Ruh sağlığının temel şartı aile huzuruymuş. Öyleyse her ikiniz de huzuru bulmalısınız. Bırakın gitsin ve görsün. Neyi görsün? Belki dünyanın kaç bucak olduğunu, belki sizsiz daha mutlu olacağını... Zorla yanınızda tuttuğunuz biri zaten hiç size ait olmamıştır, bunun siz de farkındasınız ki bu kadar tolerans gösterdiniz. Her kabullendiğiniz uzaklığı bir gitme kal demek olmuş. Şimdi bu gidişe sesiz kalmalısınız.

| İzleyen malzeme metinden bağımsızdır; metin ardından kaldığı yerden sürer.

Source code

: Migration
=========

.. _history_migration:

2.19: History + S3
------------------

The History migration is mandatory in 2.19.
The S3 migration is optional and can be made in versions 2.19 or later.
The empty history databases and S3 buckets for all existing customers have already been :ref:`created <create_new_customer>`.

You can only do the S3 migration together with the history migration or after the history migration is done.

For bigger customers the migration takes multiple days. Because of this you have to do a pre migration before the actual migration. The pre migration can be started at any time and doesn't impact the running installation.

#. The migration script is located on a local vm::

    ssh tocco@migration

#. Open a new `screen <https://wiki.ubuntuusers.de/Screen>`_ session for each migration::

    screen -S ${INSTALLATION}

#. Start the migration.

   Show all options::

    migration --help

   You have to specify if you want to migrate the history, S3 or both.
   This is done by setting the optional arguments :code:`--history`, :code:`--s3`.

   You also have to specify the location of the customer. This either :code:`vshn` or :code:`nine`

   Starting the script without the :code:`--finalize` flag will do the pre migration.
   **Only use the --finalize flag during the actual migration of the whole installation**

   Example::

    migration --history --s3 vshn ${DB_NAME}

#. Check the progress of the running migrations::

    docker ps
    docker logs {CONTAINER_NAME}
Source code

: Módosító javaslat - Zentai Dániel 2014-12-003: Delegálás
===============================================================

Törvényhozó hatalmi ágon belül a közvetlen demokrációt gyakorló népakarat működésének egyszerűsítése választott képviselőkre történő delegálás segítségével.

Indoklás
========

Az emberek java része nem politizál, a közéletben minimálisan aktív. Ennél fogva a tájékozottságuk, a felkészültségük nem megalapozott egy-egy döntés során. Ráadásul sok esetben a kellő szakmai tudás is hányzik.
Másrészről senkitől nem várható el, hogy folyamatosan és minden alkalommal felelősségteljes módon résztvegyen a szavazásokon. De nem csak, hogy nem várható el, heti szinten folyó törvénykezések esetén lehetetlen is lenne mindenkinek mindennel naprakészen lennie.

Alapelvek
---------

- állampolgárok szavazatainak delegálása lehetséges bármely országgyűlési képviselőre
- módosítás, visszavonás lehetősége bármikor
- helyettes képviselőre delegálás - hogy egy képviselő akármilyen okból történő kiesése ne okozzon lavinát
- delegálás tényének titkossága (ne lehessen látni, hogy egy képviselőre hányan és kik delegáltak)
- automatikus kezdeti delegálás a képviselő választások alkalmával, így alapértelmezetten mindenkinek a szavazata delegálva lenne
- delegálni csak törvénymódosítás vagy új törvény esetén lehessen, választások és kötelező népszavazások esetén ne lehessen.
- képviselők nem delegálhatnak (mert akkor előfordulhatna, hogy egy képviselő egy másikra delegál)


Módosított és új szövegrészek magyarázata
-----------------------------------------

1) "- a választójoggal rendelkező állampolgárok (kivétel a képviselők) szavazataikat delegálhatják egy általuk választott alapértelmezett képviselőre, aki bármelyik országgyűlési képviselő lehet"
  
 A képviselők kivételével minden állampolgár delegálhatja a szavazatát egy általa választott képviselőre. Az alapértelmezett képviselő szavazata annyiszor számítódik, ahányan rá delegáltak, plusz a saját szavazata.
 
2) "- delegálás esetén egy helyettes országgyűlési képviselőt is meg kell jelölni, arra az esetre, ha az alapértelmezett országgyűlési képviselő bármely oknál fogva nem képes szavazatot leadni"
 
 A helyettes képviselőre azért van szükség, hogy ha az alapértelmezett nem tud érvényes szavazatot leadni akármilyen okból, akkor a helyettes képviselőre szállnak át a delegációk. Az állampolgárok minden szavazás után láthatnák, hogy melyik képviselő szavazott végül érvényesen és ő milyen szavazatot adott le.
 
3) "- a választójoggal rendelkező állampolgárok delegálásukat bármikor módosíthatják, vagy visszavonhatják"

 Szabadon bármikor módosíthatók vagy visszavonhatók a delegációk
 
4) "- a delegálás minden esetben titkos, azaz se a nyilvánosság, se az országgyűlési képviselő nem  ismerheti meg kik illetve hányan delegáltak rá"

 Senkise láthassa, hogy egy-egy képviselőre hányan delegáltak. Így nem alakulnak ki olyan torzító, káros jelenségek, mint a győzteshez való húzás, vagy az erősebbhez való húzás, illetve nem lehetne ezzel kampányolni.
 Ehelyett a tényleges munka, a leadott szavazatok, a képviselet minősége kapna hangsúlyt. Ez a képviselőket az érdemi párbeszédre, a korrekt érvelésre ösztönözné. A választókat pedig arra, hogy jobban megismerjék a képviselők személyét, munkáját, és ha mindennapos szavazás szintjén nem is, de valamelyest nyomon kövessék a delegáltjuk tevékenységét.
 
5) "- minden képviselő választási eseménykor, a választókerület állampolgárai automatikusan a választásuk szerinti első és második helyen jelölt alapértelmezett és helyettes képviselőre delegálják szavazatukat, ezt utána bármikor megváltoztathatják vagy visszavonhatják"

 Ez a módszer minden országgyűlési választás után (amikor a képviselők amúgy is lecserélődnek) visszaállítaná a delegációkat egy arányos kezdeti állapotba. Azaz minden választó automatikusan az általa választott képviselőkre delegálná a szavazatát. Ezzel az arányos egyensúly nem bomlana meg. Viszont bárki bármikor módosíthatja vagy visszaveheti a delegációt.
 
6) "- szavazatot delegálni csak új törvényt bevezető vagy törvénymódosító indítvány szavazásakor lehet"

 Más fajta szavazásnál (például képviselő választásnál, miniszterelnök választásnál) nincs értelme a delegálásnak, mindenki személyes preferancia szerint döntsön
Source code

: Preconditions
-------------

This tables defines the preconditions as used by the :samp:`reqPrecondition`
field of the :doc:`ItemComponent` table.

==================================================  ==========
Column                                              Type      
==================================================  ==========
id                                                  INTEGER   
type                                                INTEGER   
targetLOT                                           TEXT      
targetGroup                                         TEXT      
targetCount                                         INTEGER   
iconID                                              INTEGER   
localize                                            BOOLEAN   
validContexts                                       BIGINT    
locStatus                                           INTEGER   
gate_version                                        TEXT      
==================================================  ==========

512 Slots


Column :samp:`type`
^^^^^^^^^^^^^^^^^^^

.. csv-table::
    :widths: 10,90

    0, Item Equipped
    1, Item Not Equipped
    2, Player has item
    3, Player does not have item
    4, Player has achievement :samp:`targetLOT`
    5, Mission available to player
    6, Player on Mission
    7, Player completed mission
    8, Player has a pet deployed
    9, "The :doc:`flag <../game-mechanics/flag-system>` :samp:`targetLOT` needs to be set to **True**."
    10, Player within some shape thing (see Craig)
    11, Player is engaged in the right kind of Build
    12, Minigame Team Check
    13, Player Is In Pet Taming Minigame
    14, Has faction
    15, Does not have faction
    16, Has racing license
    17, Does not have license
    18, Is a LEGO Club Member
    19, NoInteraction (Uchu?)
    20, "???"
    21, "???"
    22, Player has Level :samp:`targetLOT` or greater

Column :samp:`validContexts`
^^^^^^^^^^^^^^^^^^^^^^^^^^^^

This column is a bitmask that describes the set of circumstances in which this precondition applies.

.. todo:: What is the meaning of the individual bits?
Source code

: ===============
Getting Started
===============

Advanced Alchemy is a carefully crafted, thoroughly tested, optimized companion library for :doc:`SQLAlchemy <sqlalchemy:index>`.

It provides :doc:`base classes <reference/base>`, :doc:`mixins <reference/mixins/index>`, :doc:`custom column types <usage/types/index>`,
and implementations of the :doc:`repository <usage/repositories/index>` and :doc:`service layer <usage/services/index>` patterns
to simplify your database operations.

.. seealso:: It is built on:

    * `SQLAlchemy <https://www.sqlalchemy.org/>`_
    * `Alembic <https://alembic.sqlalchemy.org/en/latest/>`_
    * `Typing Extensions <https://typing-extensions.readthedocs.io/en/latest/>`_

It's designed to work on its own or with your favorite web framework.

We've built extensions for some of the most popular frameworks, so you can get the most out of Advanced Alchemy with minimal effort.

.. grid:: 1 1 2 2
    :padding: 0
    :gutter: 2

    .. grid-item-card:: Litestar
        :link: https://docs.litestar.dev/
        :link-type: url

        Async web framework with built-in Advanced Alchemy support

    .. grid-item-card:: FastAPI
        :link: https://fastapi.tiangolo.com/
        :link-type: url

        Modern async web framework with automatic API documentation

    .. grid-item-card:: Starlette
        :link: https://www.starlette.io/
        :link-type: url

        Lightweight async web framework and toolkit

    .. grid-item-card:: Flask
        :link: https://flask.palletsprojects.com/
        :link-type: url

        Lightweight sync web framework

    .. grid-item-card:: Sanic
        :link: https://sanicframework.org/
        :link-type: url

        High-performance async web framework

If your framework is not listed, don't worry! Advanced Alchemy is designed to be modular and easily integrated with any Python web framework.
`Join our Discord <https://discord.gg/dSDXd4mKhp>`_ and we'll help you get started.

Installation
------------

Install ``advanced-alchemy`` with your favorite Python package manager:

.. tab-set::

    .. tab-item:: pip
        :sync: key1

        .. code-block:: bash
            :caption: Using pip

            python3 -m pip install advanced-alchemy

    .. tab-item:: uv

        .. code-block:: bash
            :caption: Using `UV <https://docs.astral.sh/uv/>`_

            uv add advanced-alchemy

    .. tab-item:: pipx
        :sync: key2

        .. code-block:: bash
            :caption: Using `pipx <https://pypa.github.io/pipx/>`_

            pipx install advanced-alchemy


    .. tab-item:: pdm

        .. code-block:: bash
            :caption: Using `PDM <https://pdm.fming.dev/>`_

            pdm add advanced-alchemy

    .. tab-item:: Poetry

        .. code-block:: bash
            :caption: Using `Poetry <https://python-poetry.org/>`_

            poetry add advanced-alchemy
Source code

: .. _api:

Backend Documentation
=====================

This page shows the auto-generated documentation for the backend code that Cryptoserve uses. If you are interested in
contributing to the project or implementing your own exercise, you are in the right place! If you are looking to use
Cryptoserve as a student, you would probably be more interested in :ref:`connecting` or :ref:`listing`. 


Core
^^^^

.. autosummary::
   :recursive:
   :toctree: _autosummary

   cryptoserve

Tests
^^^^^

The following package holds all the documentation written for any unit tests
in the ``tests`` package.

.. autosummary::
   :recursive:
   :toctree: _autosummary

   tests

Belki bu gidişle sizin ona verdiklerinizi algılayacak, hayatına kattıklarınızı, değerinizi görecek. Belki de göremeyecek ama ne istiyorsa onu yapmış olacak. Bu fırsatı sessiz kalarak vermeniz gerekiyor. Çünkü ısrarcı olup zorla yanınızda tutsanız sonra yine gidecek. Bunu yine yapacak. Çözmesi gereken sorunlarıyla, duygularıyla, yaşamla yüzleşsin bakalım dışardaki sizsiz hayatta ne bulacak? Zorluk bulacağı kesin ama aradığı mutluluk, onu bulacak mı? Orası gerçekten müphem. Onu arayıp sormayarak kendi hayatının akışına bırakın. Sizin de onun da hayatının çözümü bu ayrılığı kabullenmekte. Kabullenmek kolay olsaydı dayatma içermezdi. Kendinizi aşın, çözüme mantığınızla ulaşacaksınız. Sevgiyle bir yere varamadığınıza göre artık akıllıca düşünmek gerek diye düşünüyorum. Sevgiler…
***
Çözemediğiniz sorunlarınızı rumuzunuzla yazın, Yeşim Tijen size önerilerde bulunsun.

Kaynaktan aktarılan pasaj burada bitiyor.